What will this do to the economy?

The CBO estimates that combined federal fiscal tightening in 2013 will knock 1.5 points off gross domestic product growth for the year. Of that, about five-eighths of a percent (or 0.565 percent) is due to the sequester. Macroeconomic Advisers similarly estimates that the sequester will shave 0.6 points from the year’s growth rate. Fuller’s estimates are more dramatic, putting the loss of 2013 GDP at $215 billion, reducing the GDP growth rate by two-thirds. However, Fuller’s estimates precede the shrinking of the sequester.

What does President Barack Obama want to do?

He has been less specific than his colleagues in Congress on how he wants to see the sequester replaced, but he has suggested that, in lieu of a bigger deficit reduction deal, he wants to see the 2013 sequester replaced with a package of tax increases (including loophole closures and increases on the wealthy) and spending cuts.

What do Democrats in Congress want to do?

House Democrats, led by Budget Committee ranking member Chris Van Hollen of Maryland, proposed replacing the $85 billion in 2013 sequester cuts with a mix of tax increases – including a “Buffett rule” minimum tax on income above $1 million and the repeal of tax subsidies for oil companies – and spending cuts, notably including a reduction in farm subsidy payments to farmers and an increase in flood insurance premiums.

Most of these policies would be spread over a decade rather than falling entirely in 2013.

Senate Democrats, led by Budget Committee Chairman Patty Murray of Washington, introduced the American Family Economic Protection Act, which replaces the 2013 sequester with $110 billion in spending cuts and tax increases, spread out over the course of a decade. Like the House plan, these policies include a Buffett rule, the closure of tax loopholes for oil companies and cuts to farm subsidies. Additionally, the Senate bill cuts military spending in excess of the sequester’s cuts.

> _Problems and tasks_:
A. From the sequester text, reproduce the part that opens with the words containing "What does President" and closes with "Congress want to do?".
B. According to the sequester text, what is the name of the bill introduced by Senate Democrats to replace the 2013 sequester?
C. List every specific tax or spending measure that the sequester text names in the House Democrats' proposal to replace the $85 billion in 2013 sequester cuts.

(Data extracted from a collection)
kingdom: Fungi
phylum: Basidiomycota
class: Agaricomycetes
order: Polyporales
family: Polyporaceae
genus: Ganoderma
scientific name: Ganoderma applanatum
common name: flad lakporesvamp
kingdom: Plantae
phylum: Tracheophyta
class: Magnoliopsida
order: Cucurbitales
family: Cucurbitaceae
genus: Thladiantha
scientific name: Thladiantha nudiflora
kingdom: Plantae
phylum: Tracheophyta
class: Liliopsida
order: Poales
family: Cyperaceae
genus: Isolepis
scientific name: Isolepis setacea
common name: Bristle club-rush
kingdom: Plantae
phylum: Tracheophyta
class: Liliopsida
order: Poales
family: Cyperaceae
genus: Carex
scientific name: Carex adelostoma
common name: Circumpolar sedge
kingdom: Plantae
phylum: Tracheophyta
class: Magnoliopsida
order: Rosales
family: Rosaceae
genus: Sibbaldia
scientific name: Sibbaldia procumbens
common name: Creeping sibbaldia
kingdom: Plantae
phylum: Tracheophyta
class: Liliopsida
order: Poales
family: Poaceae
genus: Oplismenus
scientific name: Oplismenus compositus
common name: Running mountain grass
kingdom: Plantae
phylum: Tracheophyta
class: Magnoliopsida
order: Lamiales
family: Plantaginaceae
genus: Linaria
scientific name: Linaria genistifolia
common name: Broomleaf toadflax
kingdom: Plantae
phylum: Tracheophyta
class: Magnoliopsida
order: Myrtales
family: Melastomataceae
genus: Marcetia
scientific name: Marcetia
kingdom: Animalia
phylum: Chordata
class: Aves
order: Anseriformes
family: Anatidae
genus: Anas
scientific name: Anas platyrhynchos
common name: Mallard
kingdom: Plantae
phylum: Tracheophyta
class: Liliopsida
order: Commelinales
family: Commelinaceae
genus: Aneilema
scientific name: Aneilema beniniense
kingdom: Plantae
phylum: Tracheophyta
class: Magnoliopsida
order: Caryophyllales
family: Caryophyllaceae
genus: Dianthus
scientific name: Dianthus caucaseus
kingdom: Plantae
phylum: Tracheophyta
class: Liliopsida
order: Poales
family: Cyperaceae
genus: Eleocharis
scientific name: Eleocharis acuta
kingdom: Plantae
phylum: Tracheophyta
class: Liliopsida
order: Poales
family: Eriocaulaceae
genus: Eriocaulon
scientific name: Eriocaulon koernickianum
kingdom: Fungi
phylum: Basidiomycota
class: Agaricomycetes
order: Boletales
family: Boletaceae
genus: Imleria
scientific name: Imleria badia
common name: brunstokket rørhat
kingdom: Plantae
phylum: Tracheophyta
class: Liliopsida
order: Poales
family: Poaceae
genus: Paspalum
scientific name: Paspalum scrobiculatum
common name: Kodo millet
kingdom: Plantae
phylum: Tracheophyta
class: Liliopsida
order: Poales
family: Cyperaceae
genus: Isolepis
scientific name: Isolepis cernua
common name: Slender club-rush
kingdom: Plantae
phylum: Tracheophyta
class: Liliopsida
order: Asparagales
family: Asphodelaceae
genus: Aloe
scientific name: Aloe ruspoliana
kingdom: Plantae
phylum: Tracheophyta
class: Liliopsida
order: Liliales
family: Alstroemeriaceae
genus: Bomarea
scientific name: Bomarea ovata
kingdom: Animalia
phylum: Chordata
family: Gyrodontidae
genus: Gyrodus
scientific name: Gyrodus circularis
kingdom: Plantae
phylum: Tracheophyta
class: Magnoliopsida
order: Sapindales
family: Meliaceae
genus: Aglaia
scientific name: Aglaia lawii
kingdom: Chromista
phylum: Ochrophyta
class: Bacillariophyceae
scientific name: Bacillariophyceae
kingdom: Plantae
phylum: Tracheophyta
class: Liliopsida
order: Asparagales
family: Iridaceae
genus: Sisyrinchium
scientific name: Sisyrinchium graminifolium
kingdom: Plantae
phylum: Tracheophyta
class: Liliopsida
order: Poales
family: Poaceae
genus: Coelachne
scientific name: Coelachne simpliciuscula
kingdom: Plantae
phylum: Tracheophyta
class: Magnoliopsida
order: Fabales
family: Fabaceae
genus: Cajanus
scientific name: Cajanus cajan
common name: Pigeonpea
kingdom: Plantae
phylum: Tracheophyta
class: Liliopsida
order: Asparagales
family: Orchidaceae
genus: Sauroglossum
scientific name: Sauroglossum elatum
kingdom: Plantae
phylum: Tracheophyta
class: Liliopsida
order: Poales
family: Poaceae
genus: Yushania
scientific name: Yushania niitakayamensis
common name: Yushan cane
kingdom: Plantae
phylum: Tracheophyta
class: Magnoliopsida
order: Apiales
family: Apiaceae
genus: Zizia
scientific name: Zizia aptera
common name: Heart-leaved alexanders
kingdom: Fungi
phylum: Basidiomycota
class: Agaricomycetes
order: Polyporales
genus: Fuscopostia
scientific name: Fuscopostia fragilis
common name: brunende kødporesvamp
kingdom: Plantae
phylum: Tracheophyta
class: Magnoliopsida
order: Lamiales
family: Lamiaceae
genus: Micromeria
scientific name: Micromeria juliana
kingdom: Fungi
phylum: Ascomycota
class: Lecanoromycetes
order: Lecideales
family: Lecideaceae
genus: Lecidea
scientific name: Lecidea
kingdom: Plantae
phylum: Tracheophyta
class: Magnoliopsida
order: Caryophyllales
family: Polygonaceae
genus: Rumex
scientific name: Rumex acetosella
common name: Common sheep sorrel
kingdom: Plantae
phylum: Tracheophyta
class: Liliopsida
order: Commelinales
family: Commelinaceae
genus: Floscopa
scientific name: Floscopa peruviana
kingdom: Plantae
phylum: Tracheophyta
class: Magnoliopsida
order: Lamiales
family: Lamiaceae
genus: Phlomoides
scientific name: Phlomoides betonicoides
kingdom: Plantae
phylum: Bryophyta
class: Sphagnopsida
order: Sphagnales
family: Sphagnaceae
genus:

> _Responses to the exercise_:
A.
What does President Barack Obama want to do?

He has been less specific than his colleagues in Congress on how he wants to see the sequester replaced, but he has suggested that, in lieu of a bigger deficit reduction deal, he wants to see the 2013 sequester replaced with a package of tax increases (including loophole closures and increases on the wealthy) and spending cuts.

What do Democrats in Congress want to do?

B. The American Family Economic Protection Act.

C.
- A "Buffett rule" minimum tax on income above $1 million
- Repeal of tax subsidies for oil companies
- A reduction in farm subsidy payments to farmers
- An increase in flood insurance premiums